Citing internal documents and whistleblower accounts from former project officials at UMass Medical Center, who came forward in early 2014, Pioneer also sent its findings in an October 2014 letter to the head of the FBI and other federal watchdog agencies. One of the whistleblowers told the Herald he has already been questioned by the FBI.
“Although the state knew as early as September 2012 that the project was behind schedule and off track, the UMass Medical team chose to conceal CGI’s deficiencies rather than remedy them,” reads the report authored by health care expert Joshua Archambault of Pioneer. The “Commonwealth misrepresented the project’s progress, both in a March 2013 connectivity test with the Federal Data Services Hub, and in a May 2013 presentation to CMS.”
The October 2014 letter from Pioneer to the FBI claims “the Commonwealth appears to lie about progress on project to keep funds.”
The case could put two political allies in an awkward position, with the administration of President Obama investigating the inner workings of the administration of longtime friend former Gov. Deval Patrick. Patrick could not be reached for comment yesterday. His former secretary of Health and Human Services, John Polanowicz, declined to comment, saying he had not seen the report.
The report states that in a May 2013 presentation to CMS, the state team “made claims about the HIX project (the Obamacare website) that vastly overstated the amount of work that had been successfully completed.”

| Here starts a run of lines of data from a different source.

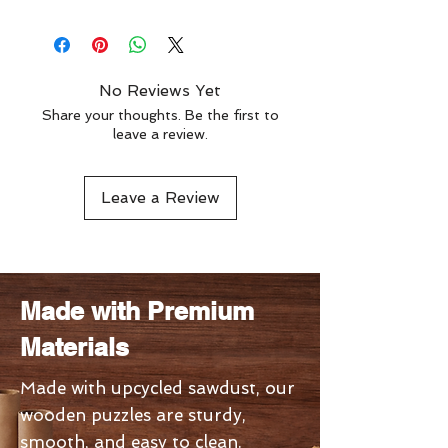
nonsense. Phallacy is more than a
Level - 13th
brain game, it’s an introspective
Stage - 3rd
journey wrapped in playful
absurdity.
No Reviews Yet
Share your thoughts. Be the first to
leave a review.
Leave a Review
Made with Premium
Materials
Made with upcycled sawdust, our
wooden puzzles are sturdy,
smooth, and easy to clean.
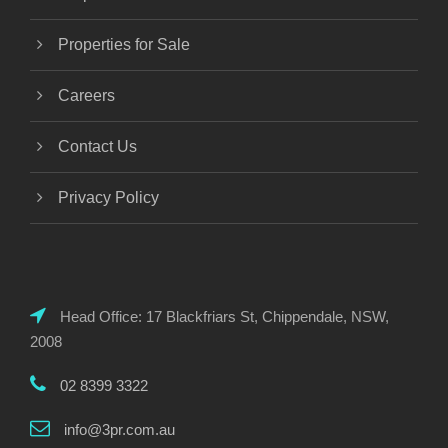
Properties for Sale
Careers
Contact Us
Privacy Policy
Head Office: 17 Blackfriars St, Chippendale, NSW,
2008
02 8399 3322
info@3pr.com.au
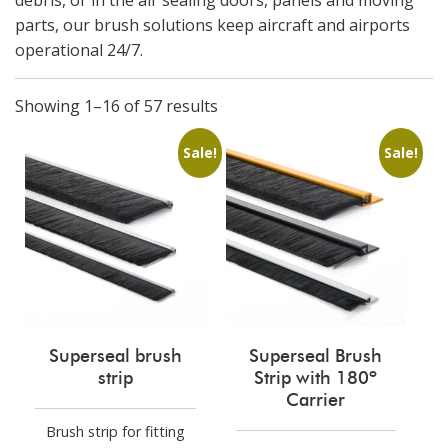
debris, or in the air​ sealing doors, panels and moving
parts, our brush solutions keep aircraft and airports
operational 24/7.
Showing 1–16 of 57 results
Sale!
Sale!
Superseal brush
Superseal Brush
strip
Strip with 180º
Carrier
Brush strip for fitting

The state system was in such bad shape ahead of a critical test with the federal Obamacare portal that it tried to simply use free outside software — not developed by state officials — to quickly plug sections of the site and make it look completed, the report states.
One of the whistleblowers cited in the report, in an interview with the Herald, claimed he was fired by a supervisor in early 2013 after objecting to several time-saving shortcuts proposed by CGI.
“He pulled me into his office,” the whistleblower, who spoke to the Herald on condition of anonymity, said of the supervisor, “and said, ‘We have to let you go. It’s not my decision, but the opinion is you’re being too hard on CGI.’?”
The Department of Justice in January issued subpoenas for Health Connector documents dating back to 2010.
CGI said in a statement to the Herald that the problems leading up to the website were beyond the company’s control, but that it continued to help the state even after a new developer was brought in.
“CGI repeatedly warned the commonwealth regarding a number of the points raised in the Pioneer Institute’s report, including the facts that delays in critical decision-making, changing priorities, and a lack of technical requirements from the Connector threatened the goal of a successful launch on Oct. 1, 2013,” said CGI spokeswoman Linda Odorisio. “Despite these hurdles, CGI conducted itself professionally and ethically throughout the project, and unequivocally rejects any suggestion that it performed otherwise.”
UMass Medical Center said in a statement it “acted appropriately at all times during its work with the Connector. We have been assisting and fully cooperating with the Attorney General, the US Attorney and the EOHHS Office of Inspector General.”
Baker administration spokeswoman Elizabeth Guyton said, “When it comes to the Health Connector, the Baker-Polito administration’s sole focus is fixing the broken system it inherited so that people can access the health care they need. The administration is cooperating with the (Department of Justice) subpoena regarding the Health Connector’s difficulties dating back to 2010.”
The Pioneer Institute estimates the Health Connector website disaster ultimately will cost taxpayers $1 billion.